$F =$ The probability that the dice land on different numbers
$F = {(1,2),(1,3),(1,4),(1,5),(1,6),(2,1),(2,3),(2,4),(2,5),(2,6),(3,1),(3,2),(3,4),(3,5),(3,6),(4,1),(4,2),(4,3),(4,5),(4,6),(5,1),(5,2),(5,3),(5,4),(5,6),(6,1),(6,2),(6,3),(6,4),(6,5)}$
$F = \frac{30}{36} = \frac{5}{6}$
$E =$ The event that at least one lands on 6
$E = {(1,6),(2,6),(3,6),(4,6),(5,6),(6,1),(6,2),(6,3),(6,4),(6,5),(6,6)}$
$E = \frac{11}{36}$
What is the probability of E, when given that F has occurred?
$P = \frac{P(EF)}{P(F)}$
$P = \frac{1-P(EF^c)}{P(F)}$
$P = \frac{\frac{11}{36}}{\frac{5}{6}}$
$P = \frac{11}{30}$
This answer was incorrect it is $\frac{1}{3}$ I think there is an issue in identifying $P(EF)$, what should that be and why?

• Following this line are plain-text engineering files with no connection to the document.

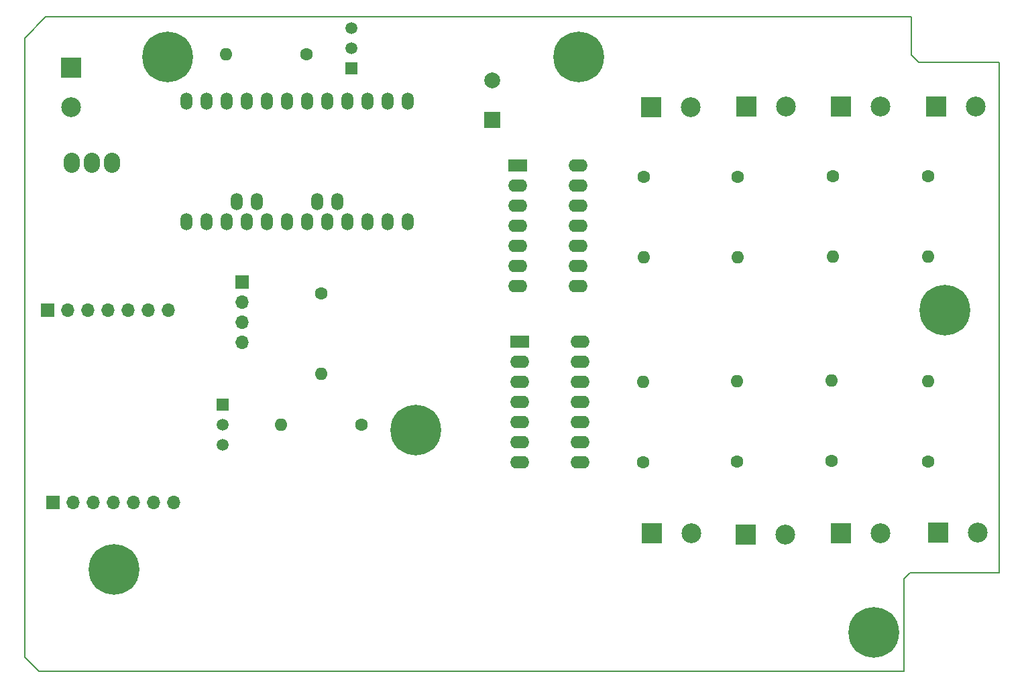
<source format=gbr>
%TF.GenerationSoftware,KiCad,Pcbnew,6.0.2+dfsg-1*%
%TF.CreationDate,2023-03-10T19:28:33+01:00*%
%TF.ProjectId,BtMusgo,42744d75-7367-46f2-9e6b-696361645f70,rev?*%
%TF.SameCoordinates,Original*%
%TF.FileFunction,Soldermask,Top*%
%TF.FilePolarity,Negative*%
%FSLAX46Y46*%
G04 Gerber Fmt 4.6, Leading zero omitted, Abs format (unit mm)*
G04 Created by KiCad (PCBNEW 6.0.2+dfsg-1) date 2023-03-10 19:28:33*
%MOMM*%
%LPD*%
G01*
G04 APERTURE LIST*
%TA.AperFunction,Profile*%
%ADD10C,0.150000*%
%TD*%
%ADD11C,6.400000*%
%ADD12C,0.800000*%
%ADD13R,1.700000X1.700000*%
%ADD14O,1.700000X1.700000*%
%ADD15O,1.501140X2.199640*%
%ADD16R,2.500000X2.500000*%
%ADD17C,2.500000*%
%ADD18C,1.520000*%
%ADD19R,1.520000X1.520000*%
%ADD20C,1.600000*%
%ADD21O,1.600000X1.600000*%
%ADD22R,2.400000X1.600000*%
%ADD23O,2.400000X1.600000*%
%ADD24O,2.032000X2.540000*%
%ADD25R,2.000000X2.000000*%
%ADD26C,2.000000*%
G04 APERTURE END LIST*
D10*
X236067600Y-74930000D02*
X235153200Y-74066400D01*
X246227600Y-74930000D02*
X236067600Y-74930000D01*
X234950000Y-139496979D02*
X234238800Y-140208179D01*
X246227600Y-139496979D02*
X234950000Y-139496979D01*
X125882384Y-69240400D02*
X235153955Y-69240400D01*
X125882400Y-69240400D02*
X123240800Y-71932800D01*
X123240800Y-150114000D02*
X123240800Y-71932800D01*
X125018800Y-151892000D02*
X123240800Y-150114000D01*
X234238906Y-151892000D02*
X125018800Y-151892000D01*
X234238800Y-140206234D02*
X234238800Y-151892000D01*
X246227600Y-74930000D02*
X246227600Y-139496979D01*
X235153200Y-69240400D02*
X235153200Y-74066400D01*
D11*
%TO.C,*%
X230428800Y-147015200D03*
D12*
X232828800Y-147015200D03*
X232125856Y-148712256D03*
X230428800Y-149415200D03*
X228731744Y-148712256D03*
X228028800Y-147015200D03*
X228731744Y-145318144D03*
X230428800Y-144615200D03*
X232125856Y-145318144D03*
%TD*%
D13*
%TO.C,J4*%
X150622000Y-102743000D03*
D14*
X150622000Y-105283000D03*
X150622000Y-107823000D03*
X150622000Y-110363000D03*
%TD*%
D15*
%TO.C,IC1*%
X152527000Y-92583000D03*
X149987000Y-92583000D03*
X171577000Y-79883000D03*
X169037000Y-79883000D03*
X166497000Y-79883000D03*
X163957000Y-79883000D03*
X161417000Y-79883000D03*
X158877000Y-79883000D03*
X156337000Y-79883000D03*
X153797000Y-79883000D03*
X151257000Y-79883000D03*
X148717000Y-79883000D03*
X146177000Y-79883000D03*
X143637000Y-79883000D03*
X143637000Y-95123000D03*
X146177000Y-95123000D03*
X148717000Y-95123000D03*
X151257000Y-95123000D03*
X153797000Y-95123000D03*
X156337000Y-95123000D03*
X158877000Y-95123000D03*
X161417000Y-95123000D03*
X163957000Y-95123000D03*
X166497000Y-95123000D03*
X169037000Y-95123000D03*
X171577000Y-95123000D03*
X160147000Y-92583000D03*
X162687000Y-92583000D03*
%TD*%
D11*
%TO.C,*%
X172618400Y-121462800D03*
D12*
X175018400Y-121462800D03*
X174315456Y-123159856D03*
X172618400Y-123862800D03*
X170921344Y-123159856D03*
X170218400Y-121462800D03*
X170921344Y-119765744D03*
X172618400Y-119062800D03*
X174315456Y-119765744D03*
%TD*%
D11*
%TO.C,*%
X239408000Y-106273600D03*
D12*
X241808000Y-106273600D03*
X241105056Y-107970656D03*
X239408000Y-108673600D03*
X237710944Y-107970656D03*
X237008000Y-106273600D03*
X237710944Y-104576544D03*
X239408000Y-103873600D03*
X241105056Y-104576544D03*
%TD*%
D11*
%TO.C,*%
X193171744Y-74299744D03*
D12*
X195571744Y-74299744D03*
X194868800Y-75996800D03*
X193171744Y-76699744D03*
X191474688Y-75996800D03*
X190771744Y-74299744D03*
X191474688Y-72602688D03*
X193171744Y-71899744D03*
X194868800Y-72602688D03*
%TD*%
D11*
%TO.C,REF\u002A\u002A*%
X134467600Y-139090400D03*
D12*
X136867600Y-139090400D03*
X136164656Y-140787456D03*
X134467600Y-141490400D03*
X132770544Y-140787456D03*
X132067600Y-139090400D03*
X132770544Y-137393344D03*
X134467600Y-136690400D03*
X136164656Y-137393344D03*
%TD*%
D16*
%TO.C,J1*%
X129032000Y-75645000D03*
D17*
X129032000Y-80645000D03*
%TD*%
D13*
%TO.C,J2*%
X126746000Y-130556000D03*
D14*
X129286000Y-130556000D03*
X131826000Y-130556000D03*
X134366000Y-130556000D03*
X136906000Y-130556000D03*
X139446000Y-130556000D03*
X141986000Y-130556000D03*
%TD*%
D13*
%TO.C,J3*%
X126111000Y-106299000D03*
D14*
X128651000Y-106299000D03*
X131191000Y-106299000D03*
X133731000Y-106299000D03*
X136271000Y-106299000D03*
X138811000Y-106299000D03*
X141351000Y-106299000D03*
%TD*%
D18*
%TO.C,Q1*%
X148209000Y-120777000D03*
X148209000Y-123317000D03*
D19*
X148209000Y-118237000D03*
%TD*%
D18*
%TO.C,Q2*%
X164465000Y-73152000D03*
X164465000Y-70612000D03*
D19*
X164465000Y-75692000D03*
%TD*%
D20*
%TO.C,R1*%
X165735000Y-120777000D03*
D21*
X155575000Y-120777000D03*
%TD*%
D20*
%TO.C,R2*%
X158750000Y-73914000D03*
D21*
X148590000Y-73914000D03*
%TD*%
D16*
%TO.C,R3*%
X226267000Y-134493000D03*
D17*
X231267000Y-134493000D03*
%TD*%
D16*
%TO.C,R4*%
X238522500Y-134429500D03*
D17*
X243522500Y-134429500D03*
%TD*%
D16*
%TO.C,R5*%
X202391000Y-134493000D03*
D17*
X207391000Y-134493000D03*
%TD*%
D16*
%TO.C,R6*%
X214202000Y-134683500D03*
D17*
X219202000Y-134683500D03*
%TD*%
D20*
%TO.C,R7*%
X225107500Y-125349000D03*
D21*
X225107500Y-115189000D03*
%TD*%
D20*
%TO.C,R8*%
X201295000Y-125476000D03*
D21*
X201295000Y-115316000D03*
%TD*%
D20*
%TO.C,R9*%
X213169500Y-125412500D03*
D21*
X213169500Y-115252500D03*
%TD*%
D20*
%TO.C,R10*%
X237236000Y-125412500D03*
D21*
X237236000Y-115252500D03*
%TD*%
D16*
%TO.C,R11*%
X226267000Y-80518000D03*
D17*
X231267000Y-80518000D03*
%TD*%
D16*
%TO.C,R12*%
X202264000Y-80645000D03*
D17*
X207264000Y-80645000D03*
%TD*%
D16*
%TO.C,R13*%
X214329000Y-80581500D03*
D17*
X219329000Y-80581500D03*
%TD*%
D16*
%TO.C,R14*%
X238315500Y-80581500D03*
D17*
X243315500Y-80581500D03*
%TD*%
D20*
%TO.C,R15*%
X225234500Y-89344500D03*
D21*
X225234500Y-99504500D03*
%TD*%
D20*
%TO.C,R16*%
X201358500Y-89471500D03*
D21*
X201358500Y-99631500D03*
%TD*%
D20*
%TO.C,R17*%
X213233000Y-89408000D03*
D21*
X213233000Y-99568000D03*
%TD*%
D20*
%TO.C,R18*%
X237236000Y-89344500D03*
D21*
X237236000Y-99504500D03*
%TD*%
D22*
%TO.C,U1*%
X185674000Y-110236000D03*
D23*
X193294000Y-125476000D03*
X185674000Y-112776000D03*
X193294000Y-122936000D03*
X185674000Y-115316000D03*
X193294000Y-120396000D03*
X185674000Y-117856000D03*
X193294000Y-117856000D03*
X185674000Y-120396000D03*
X193294000Y-115316000D03*
X185674000Y-122936000D03*
X193294000Y-112776000D03*
X185674000Y-125476000D03*
X193294000Y-110236000D03*
%TD*%
D22*
%TO.C,U2*%
X185420000Y-88011000D03*
D23*
X193040000Y-103251000D03*
X185420000Y-90551000D03*
X193040000Y-100711000D03*
X185420000Y-93091000D03*
X193040000Y-98171000D03*
X185420000Y-95631000D03*
X193040000Y-95631000D03*
X185420000Y-98171000D03*
X193040000Y-93091000D03*
X185420000Y-100711000D03*
X193040000Y-90551000D03*
X185420000Y-103251000D03*
X193040000Y-88011000D03*
%TD*%
D24*
%TO.C,U3*%
X131699000Y-87630000D03*
X129159000Y-87630000D03*
X134239000Y-87630000D03*
%TD*%
D11*
%TO.C,*%
X141224000Y-74269600D03*
D12*
X143624000Y-74269600D03*
X142921056Y-75966656D03*
X141224000Y-76669600D03*
X139526944Y-75966656D03*
X138824000Y-74269600D03*
X139526944Y-72572544D03*
X141224000Y-71869600D03*
X142921056Y-72572544D03*
%TD*%
D25*
%TO.C,C1*%
X182245000Y-82279500D03*
D26*
X182245000Y-77279500D03*
%TD*%
D20*
%TO.C,R19*%
X160629600Y-104140000D03*
D21*
X160629600Y-114300000D03*
%TD*%
M02*

</source>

Identifying F is easy because that is what is given to have occurred.
Added: Is $EF$ equivalent to $E \cap F$?
Best Answer
The mistake in your work is that while the question asks us to find that the numbers on the dice are different, in writing the sample space for event $E $, you have also included $(6,6) $ where the numbers are not different. Correct that and we will get, $$P=\frac{\frac{10}{36}}{\frac {5}{6}} =\frac {1}{3} $$ Hope it helps.